Irrespective via what parameters the FRET efficiency is read-out, also this method has certain disadvantages. In particular, it can be problematic to account for incomplete labelling of the molecules, such that the calculation of E is based on a collection of molecules, containing a substantial fraction of molecules not labelled with both donor and acceptor fluorophores. Cross-talk of fluorescence can also cause problems, such that fluorescence of the donor is erroneously partly detected in the detector for the acceptor fluorescence, and vice versa.

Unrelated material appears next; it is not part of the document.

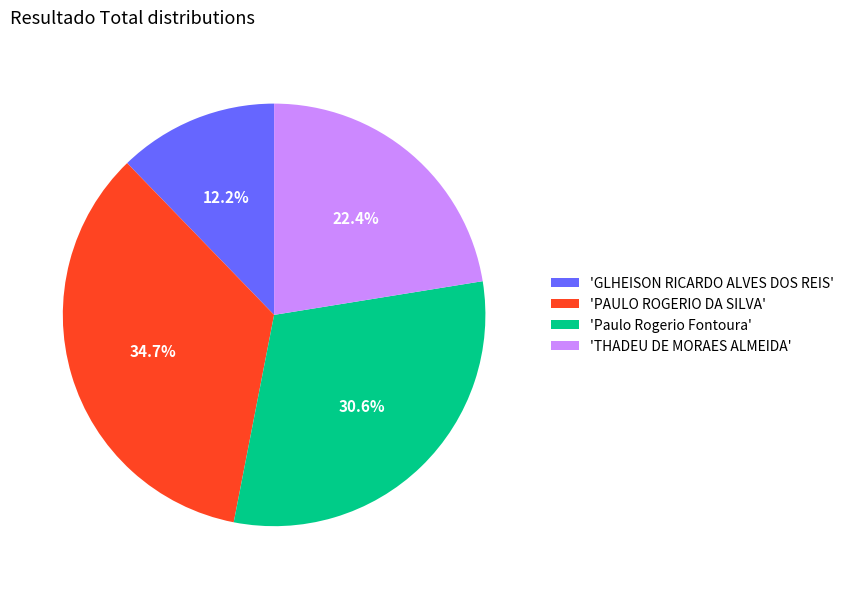

Which category has the smallest portion of the pie?

'GLHEISON RICARDO ALVES DOS REIS'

Probing of triplet state properties by the proposed method is also likely to be useful for High-Throughput Screening (HTS), where molecular interactions are investigated in a highly parallelised and fast manner. Often, bioactive molecules are only available in minute amounts, but need to be discriminated against, and checked in terms of their interaction with, a large number of compounds. Because of its high sensitivity (single-molecule detection), fast read-out, and high specificity (many parameters available), fluorescence spectroscopy has become a key technology in biotechnology for drug discovery and diagnostics. As an indication of the commercial importance, one can refer to the very strong interest from pharmaceutical companies from all over the world to use ultra-sensitive fluorescence techniques for high-throughput screening of new potential drugs. Many of the HTS assays developed, involves FRET (and its inherent problems).